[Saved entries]
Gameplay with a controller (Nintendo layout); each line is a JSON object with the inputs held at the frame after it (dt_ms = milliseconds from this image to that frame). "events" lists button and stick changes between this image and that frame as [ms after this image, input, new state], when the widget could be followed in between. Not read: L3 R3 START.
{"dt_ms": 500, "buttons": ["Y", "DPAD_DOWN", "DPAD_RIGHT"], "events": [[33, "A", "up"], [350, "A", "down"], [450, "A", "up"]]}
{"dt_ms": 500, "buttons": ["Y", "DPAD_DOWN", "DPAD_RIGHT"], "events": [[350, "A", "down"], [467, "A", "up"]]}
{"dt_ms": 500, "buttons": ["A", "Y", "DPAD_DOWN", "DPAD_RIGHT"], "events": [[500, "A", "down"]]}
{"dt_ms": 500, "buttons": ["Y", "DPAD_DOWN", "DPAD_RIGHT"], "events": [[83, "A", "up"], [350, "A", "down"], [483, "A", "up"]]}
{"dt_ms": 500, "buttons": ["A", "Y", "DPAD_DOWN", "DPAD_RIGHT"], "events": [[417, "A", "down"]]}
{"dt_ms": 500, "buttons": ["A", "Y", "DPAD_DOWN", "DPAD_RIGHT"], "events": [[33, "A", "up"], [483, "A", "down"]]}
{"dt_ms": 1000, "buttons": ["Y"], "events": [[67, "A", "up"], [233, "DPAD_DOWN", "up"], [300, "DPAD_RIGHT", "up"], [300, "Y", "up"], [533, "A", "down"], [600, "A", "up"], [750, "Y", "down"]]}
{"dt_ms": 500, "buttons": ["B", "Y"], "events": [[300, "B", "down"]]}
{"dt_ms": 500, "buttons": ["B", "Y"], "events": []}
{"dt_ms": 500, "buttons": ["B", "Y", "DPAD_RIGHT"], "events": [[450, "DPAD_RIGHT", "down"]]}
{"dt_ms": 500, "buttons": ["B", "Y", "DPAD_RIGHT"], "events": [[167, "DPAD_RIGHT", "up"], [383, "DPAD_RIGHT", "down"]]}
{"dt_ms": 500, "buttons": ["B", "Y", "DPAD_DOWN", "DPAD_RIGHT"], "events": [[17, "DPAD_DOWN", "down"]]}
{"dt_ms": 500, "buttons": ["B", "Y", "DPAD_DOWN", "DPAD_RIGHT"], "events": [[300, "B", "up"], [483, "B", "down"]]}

#### [PROBLEM REQUIREMENTS]
All the entries above need to be reproduced exactly.

#### [YOUR RESPONSE]
Gameplay with a controller (Nintendo layout); each line is a JSON object with the inputs held at the frame after it (dt_ms = milliseconds from this image to that frame). "events" lists button and stick changes between this image and that frame as [ms after this image, input, new state], when the widget could be followed in between. Not read: L3 R3 START.
{"dt_ms": 500, "buttons": ["Y", "DPAD_DOWN", "DPAD_RIGHT"], "events": [[33, "A", "up"], [350, "A", "down"], [450, "A", "up"]]}
{"dt_ms": 500, "buttons": ["Y", "DPAD_DOWN", "DPAD_RIGHT"], "events": [[350, "A", "down"], [467, "A", "up"]]}
{"dt_ms": 500, "buttons": ["A", "Y", "DPAD_DOWN", "DPAD_RIGHT"], "events": [[500, "A", "down"]]}
{"dt_ms": 500, "buttons": ["Y", "DPAD_DOWN", "DPAD_RIGHT"], "events": [[83, "A", "up"], [350, "A", "down"], [483, "A", "up"]]}
{"dt_ms": 500, "buttons": ["A", "Y", "DPAD_DOWN", "DPAD_RIGHT"], "events": [[417, "A", "down"]]}
{"dt_ms": 500, "buttons": ["A", "Y", "DPAD_DOWN", "DPAD_RIGHT"], "events": [[33, "A", "up"], [483, "A", "down"]]}
{"dt_ms": 1000, "buttons": ["Y"], "events": [[67, "A", "up"], [233, "DPAD_DOWN", "up"], [300, "DPAD_RIGHT", "up"], [300, "Y", "up"], [533, "A", "down"], [600, "A", "up"], [750, "Y", "down"]]}
{"dt_ms": 500, "buttons": ["B", "Y"], "events": [[300, "B", "down"]]}
{"dt_ms": 500, "buttons": ["B", "Y"], "events": []}
{"dt_ms": 500, "buttons": ["B", "Y", "DPAD_RIGHT"], "events": [[450, "DPAD_RIGHT", "down"]]}
{"dt_ms": 500, "buttons": ["B", "Y", "DPAD_RIGHT"], "events": [[167, "DPAD_RIGHT", "up"], [383, "DPAD_RIGHT", "down"]]}
{"dt_ms": 500, "buttons": ["B", "Y", "DPAD_DOWN", "DPAD_RIGHT"], "events": [[17, "DPAD_DOWN", "down"]]}
{"dt_ms": 500, "buttons": ["B", "Y", "DPAD_DOWN", "DPAD_RIGHT"], "events": [[300, "B", "up"], [483, "B", "down"]]}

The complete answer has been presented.